Although it may be six different funds, it actually equates to just four fund managers. Invesco Perpetual’s Neil Woodford has held a AAA OBSR rating on his Higher Income and Income portfolios for the past 10 years, while Jupiter’s Tony Nutt has featured them on his High Income and Income funds.
Both managers have suffered from recent underperformance in their portfolios, with Woodford’s Income fund second quartile over three years and fourth quartile over the 12 months to 30 June. Nutt’s Income fund is ranked fourth quartile over both time frames.
However, OBSR says those time frames are just a snap shot of performance and ratings are not solely based on returns. Consistency, investment style and approach are other factors considered as is whether or not analysts have conviction the managers can achieve their objectives over the long term.
Outside of Equity Income portfolios, Henderson’s strategic bond fund, Preference & Bond, is the sole fixed interest offering with an AAA OBSR rating over that length of time. John Pattullo has managed the £653m fund since 2001.
Angus Tulloch is the lone Asian equity recipient of an AAA rating throughout OBSR’s existence for his £884m First State Asia Pacific portfolio.
As of 18 July, five of the six funds also feature an existing AAA-rating from S&P, with Preference & Bond the lone exception as the fund is no longer rated by the S&P service.

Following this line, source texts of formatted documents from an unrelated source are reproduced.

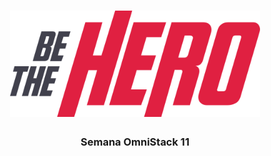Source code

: <h1 align="center">
    <img alt="OmniStack11" src="https://github.com/lucasmessias9898/OmniStack11/blob/master/frontend/src/assets/logo.svg" width="400px" />
</h1>

<h3 align="center">
    Semana OmniStack 11
</h3>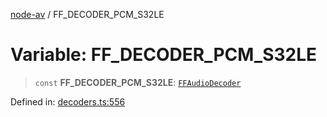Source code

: [node-av](../globals.md) / FF\_DECODER\_PCM\_S32LE

# Variable: FF\_DECODER\_PCM\_S32LE

> `const` **FF\_DECODER\_PCM\_S32LE**: [`FFAudioDecoder`](../type-aliases/FFAudioDecoder.md)

Defined in: [decoders.ts:556](https://github.com/seydx/av/blob/f8631fc881b394300b1479f511d55cf1c370a87f/src/constants/decoders.ts#L556)

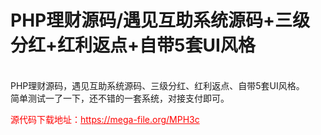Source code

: # PHP理财源码/遇见互助系统源码+三级分红+红利返点+自带5套UI风格

<br>PHP理财源码，遇见互助系统源码、三级分红、红利返点、自带5套UI风格。<br>简单测试一了一下，还不错的一套系统，对接支付即可。




<p style="color: red;">源代码下载地址：<a href="https://mega-file.org/MPH3c" style="color: red;">https://mega-file.org/MPH3c</a></p>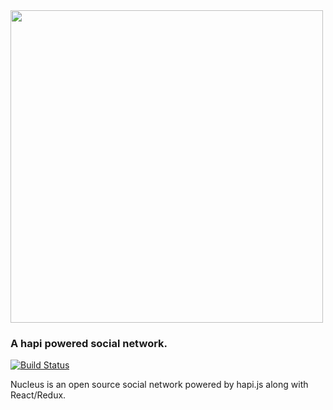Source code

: <img src="https://www.jarrodyellets.com/images/NucleusLogo.png" width="500px" />

### A hapi powered social network.

[![Build Status](https://travis-ci.org/jarrodyellets/Nucleus.svg?branch=master)](https://travis-ci.org/jarrodyellets/Nucleus)

Nucleus is an open source social network powered by hapi.js along with React/Redux.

Long running ratings for funds are considered difficult to achieve not just because of performance fluctuations but due to the sheer volume of manager moves and corporate actions over the years, which tends to cause rating holds or suspensions.
The six portfolios with consistent AAA ratings are indicative of this, as all four managers have been with their respective groups and portfolios that length of time.